> [SELECTED TEXT]
NMF Source Separation

Piano notes consist of a very stable stack of harmonics for each note, with a smooth decay. This kind of sound event can be well captured by separable time and frequency components, i.e., a single spectral profile modulated in time by the decaying envelope of each note event. NMF (Nonnegative Matrix Factorization) tries to find the best decomposition of a matrix into a fixed number of spectrum/envelope pairs. Under the right circumstances, these components can end up being individual piano notes - although controlling it can be tricky. This practical uses the NMF implementation from sklearn (which is wrapped by librosa) to decompose a brief excerpt of piano.

> [RECORDS SHOWN]
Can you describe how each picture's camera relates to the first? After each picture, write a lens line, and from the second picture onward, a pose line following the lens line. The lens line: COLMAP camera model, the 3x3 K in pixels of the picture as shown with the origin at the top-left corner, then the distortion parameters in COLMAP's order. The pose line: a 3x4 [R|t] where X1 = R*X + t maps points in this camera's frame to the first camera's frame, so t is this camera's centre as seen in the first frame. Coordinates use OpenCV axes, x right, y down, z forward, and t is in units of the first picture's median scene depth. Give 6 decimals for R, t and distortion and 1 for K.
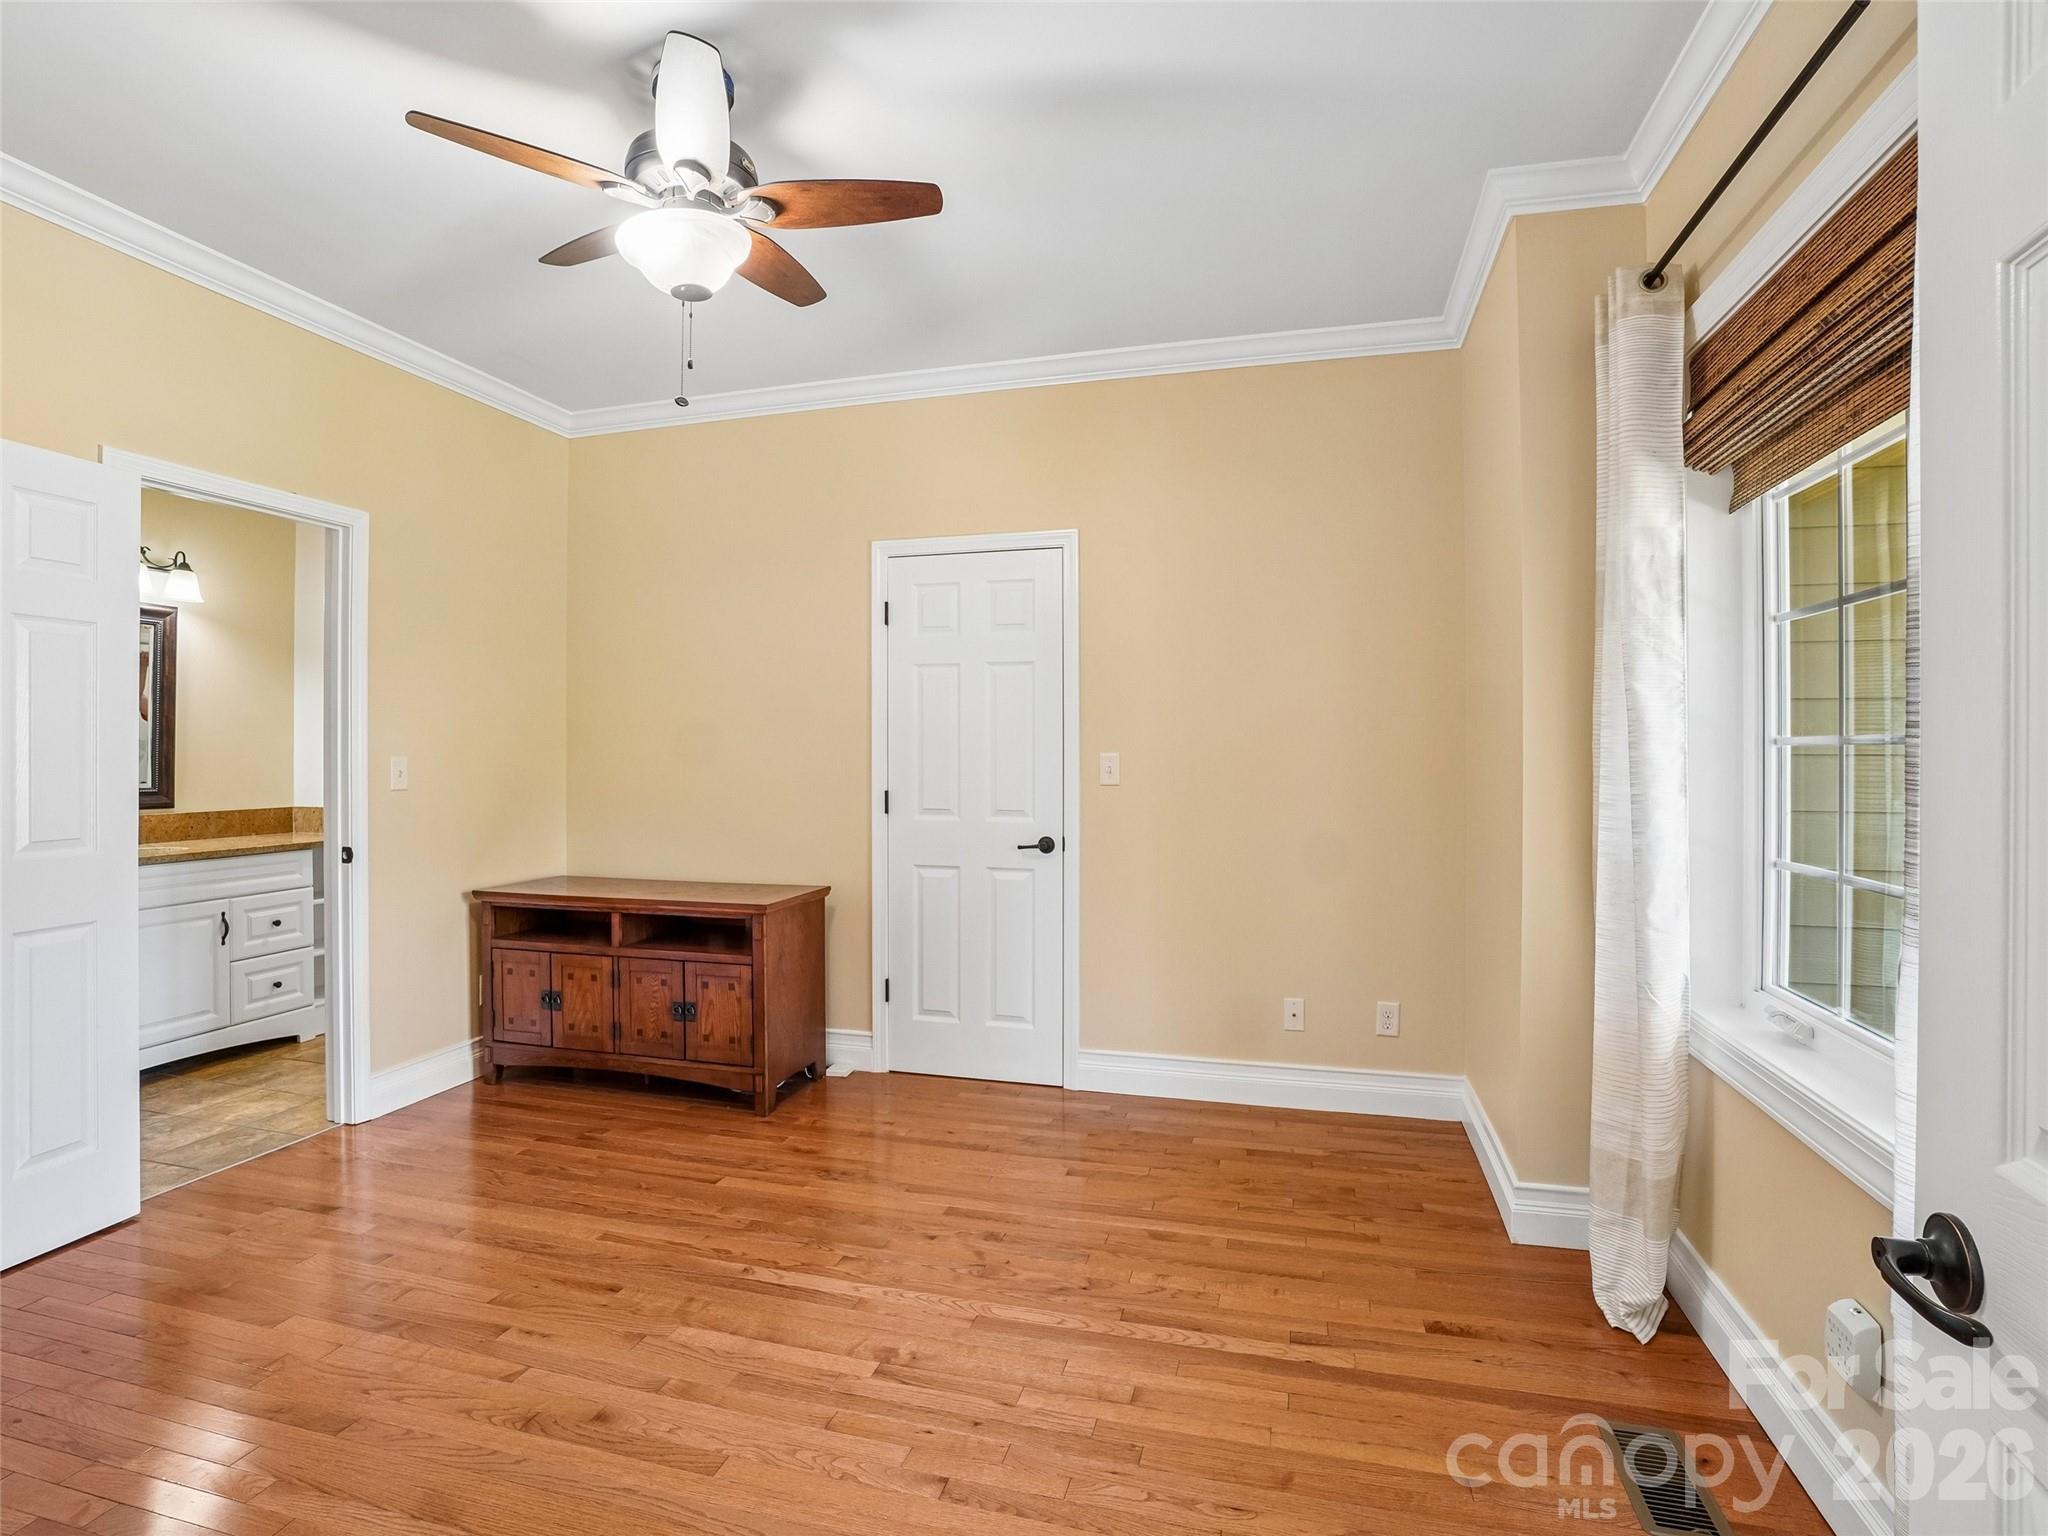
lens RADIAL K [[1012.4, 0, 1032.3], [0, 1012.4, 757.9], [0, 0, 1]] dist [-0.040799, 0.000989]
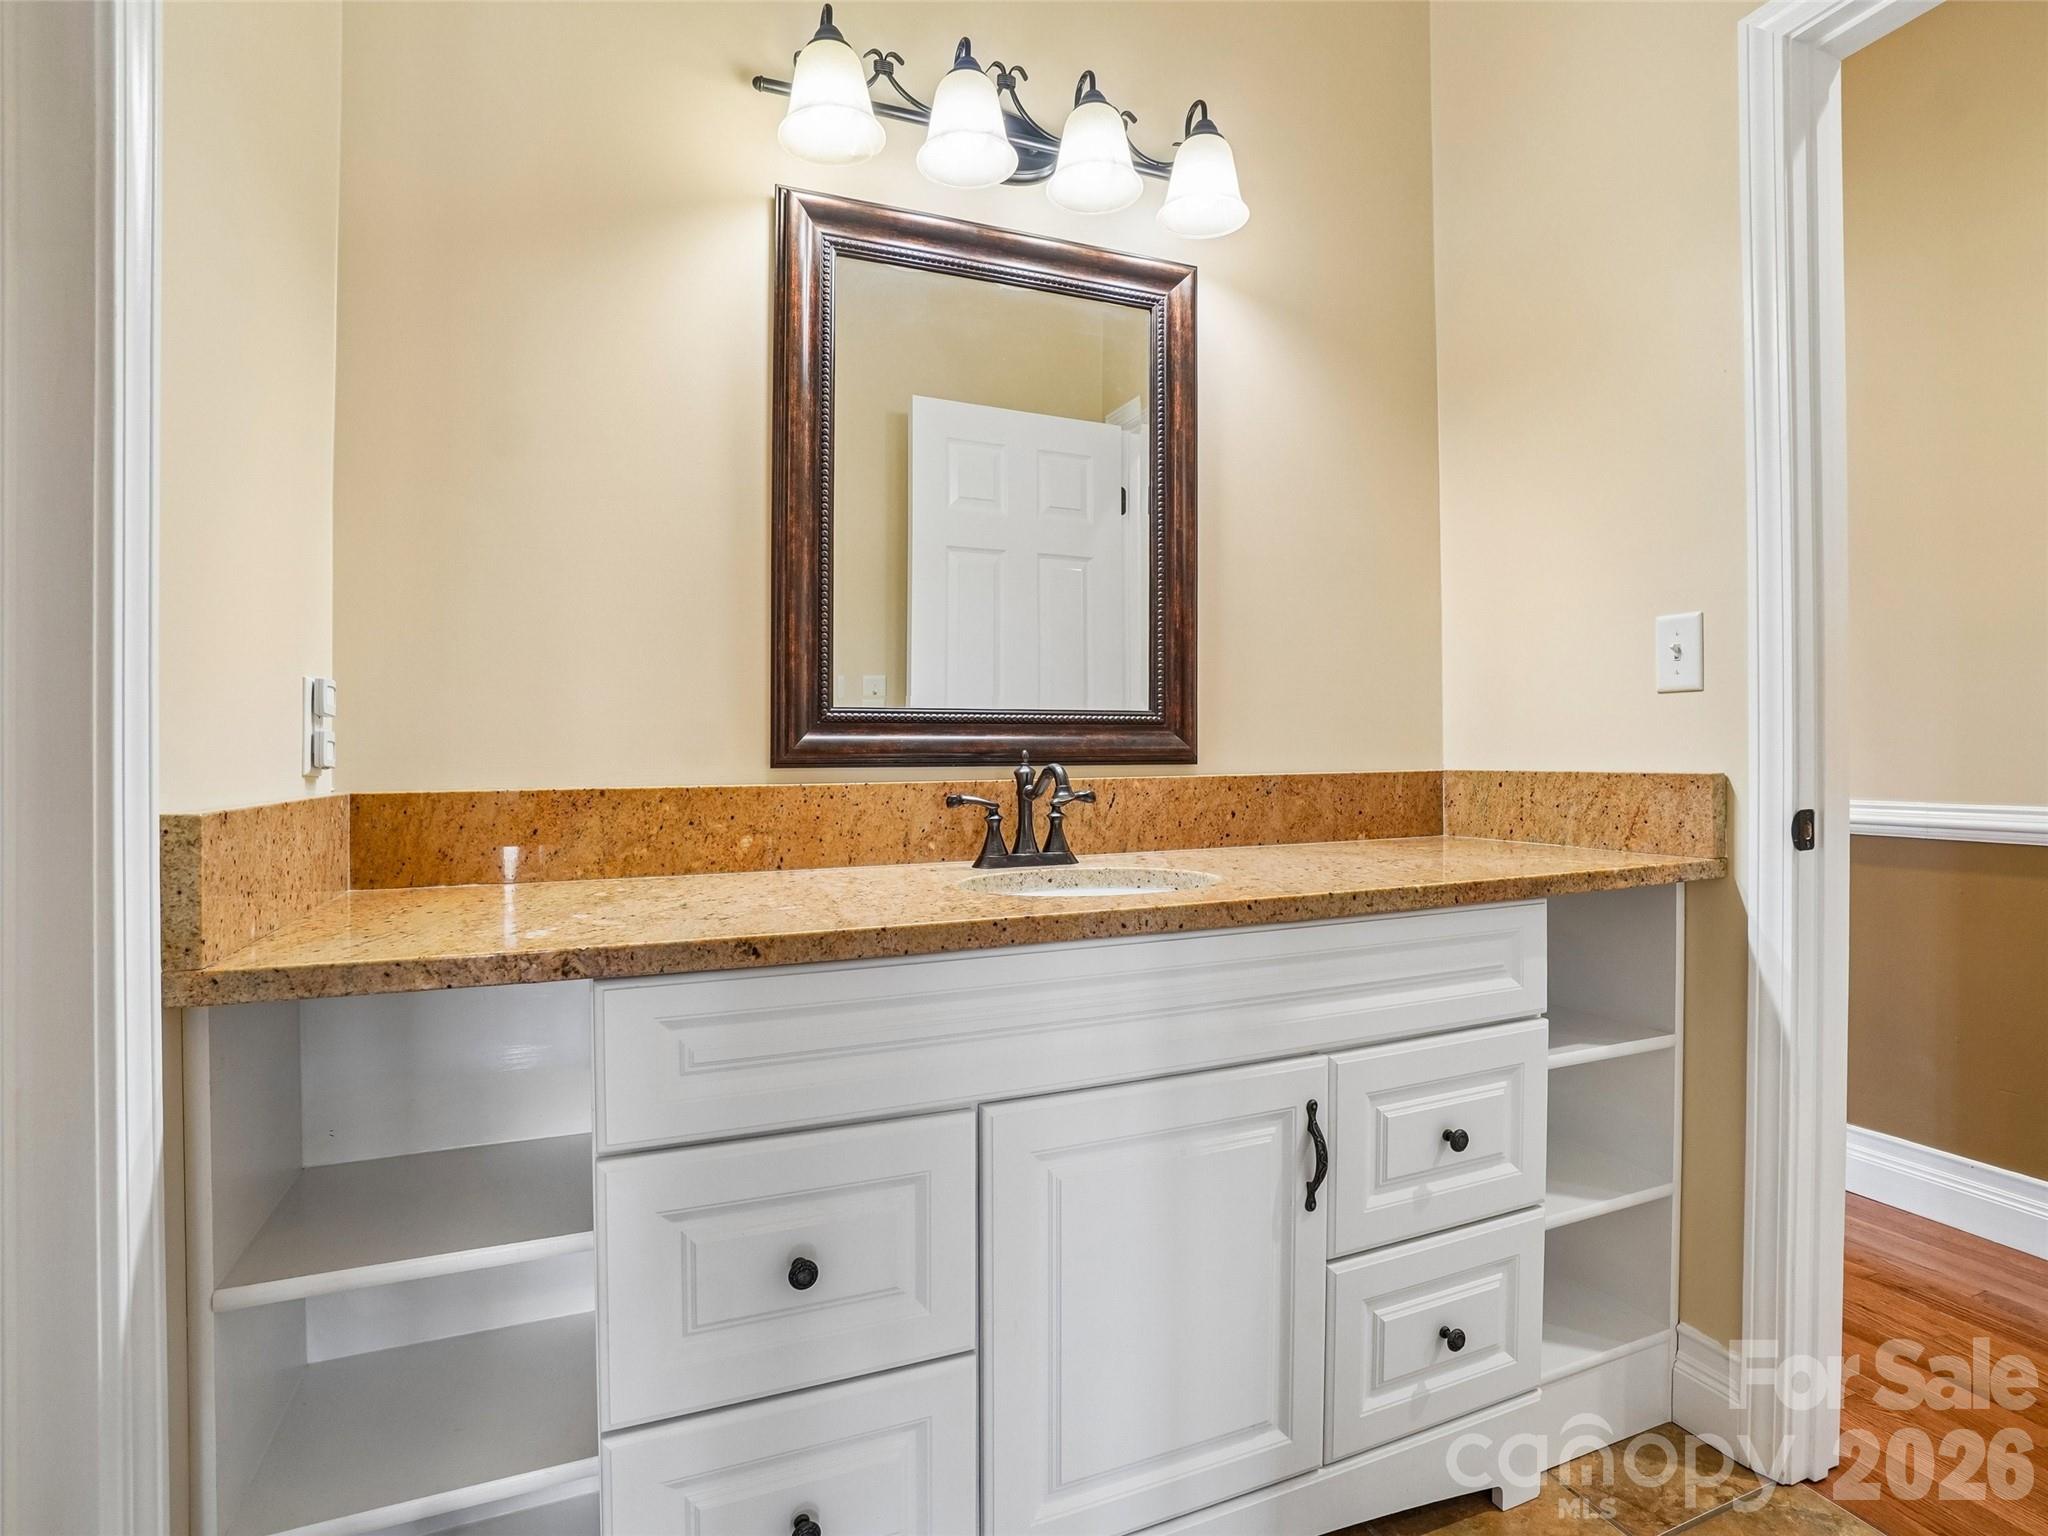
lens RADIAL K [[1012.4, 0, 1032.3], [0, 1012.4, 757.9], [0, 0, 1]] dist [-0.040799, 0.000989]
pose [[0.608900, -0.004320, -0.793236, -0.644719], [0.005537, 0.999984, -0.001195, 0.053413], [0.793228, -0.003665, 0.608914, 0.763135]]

...

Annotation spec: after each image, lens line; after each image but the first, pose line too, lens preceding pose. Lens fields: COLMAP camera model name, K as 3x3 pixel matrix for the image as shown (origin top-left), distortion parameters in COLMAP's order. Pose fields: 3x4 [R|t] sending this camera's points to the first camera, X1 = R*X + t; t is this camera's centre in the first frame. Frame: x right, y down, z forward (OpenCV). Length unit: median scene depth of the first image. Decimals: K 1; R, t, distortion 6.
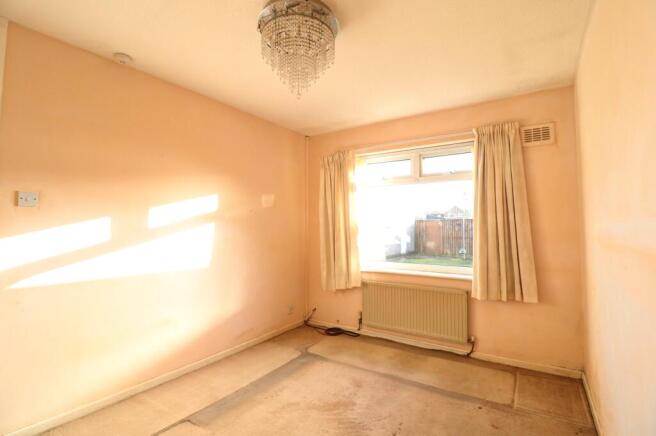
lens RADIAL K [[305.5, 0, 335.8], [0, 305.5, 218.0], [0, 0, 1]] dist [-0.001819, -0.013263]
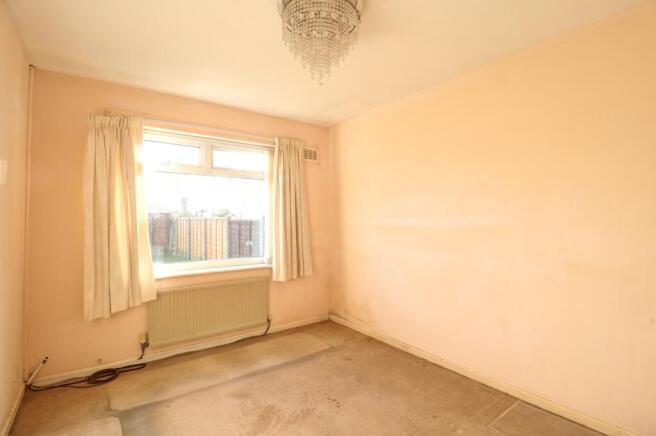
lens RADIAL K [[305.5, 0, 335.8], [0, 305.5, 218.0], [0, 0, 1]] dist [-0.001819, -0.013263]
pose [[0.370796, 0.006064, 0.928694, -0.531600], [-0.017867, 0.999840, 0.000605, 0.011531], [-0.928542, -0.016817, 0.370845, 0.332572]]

> [EXERCISE OBJECTIVE] Continue the passage on NMF source separation of piano notes from its last sentence.

> [ANSWER TO THIS TASK]
In [1]:
%pylab inline
from __future__ import print_function
import os
import time
import IPython

import numpy as np

import librosa


Populating the interactive namespace from numpy and matplotlib

In [2]:
def my_specshow(S, sr, t_max=None, f_max=None, **kwargs):
    """Call librosa.specshow but limit the time and frequency ranges."""
    librosa.display.specshow(S, sr=sr, cmap='jet', x_axis='time', y_axis='linear', **kwargs)
    if t_max == None:
        t_max = librosa.frames_to_time(S.shape[1])
    tick_frames = librosa.time_to_frames(np.arange(round(t_max) + 1.0))
    plt.xlim([0, tick_frames[-1]])
    if f_max == None:
        f_max = S.shape[0] * sr / n_fft
    freqs = librosa.fft_frequencies()
    max_bin = np.flatnonzero(freqs >= f_max)[0]
    plt.ylim([0, max_bin])
    librosa.display.time_ticks(tick_frames, librosa.frames_to_time(tick_frames), n_ticks=len(tick_frames))
    plt.xlabel('Time')
    librosa.display.frequency_ticks(freqs[:max_bin], axis='y')
    plt.ylabel('Hz');

In [3]:
y, sr = librosa.load('gould-wtc1.wav', sr=None)
print(sr, y.shape)


11025 (330750,)

In [4]:
# STFT analysis of the piano excerpt.
n_fft = 1024
S = librosa.stft(y, n_fft=n_fft)
plt.figure(figsize=(10, 4))
# Zoom in on the first few notes, and the lowest few harmonics.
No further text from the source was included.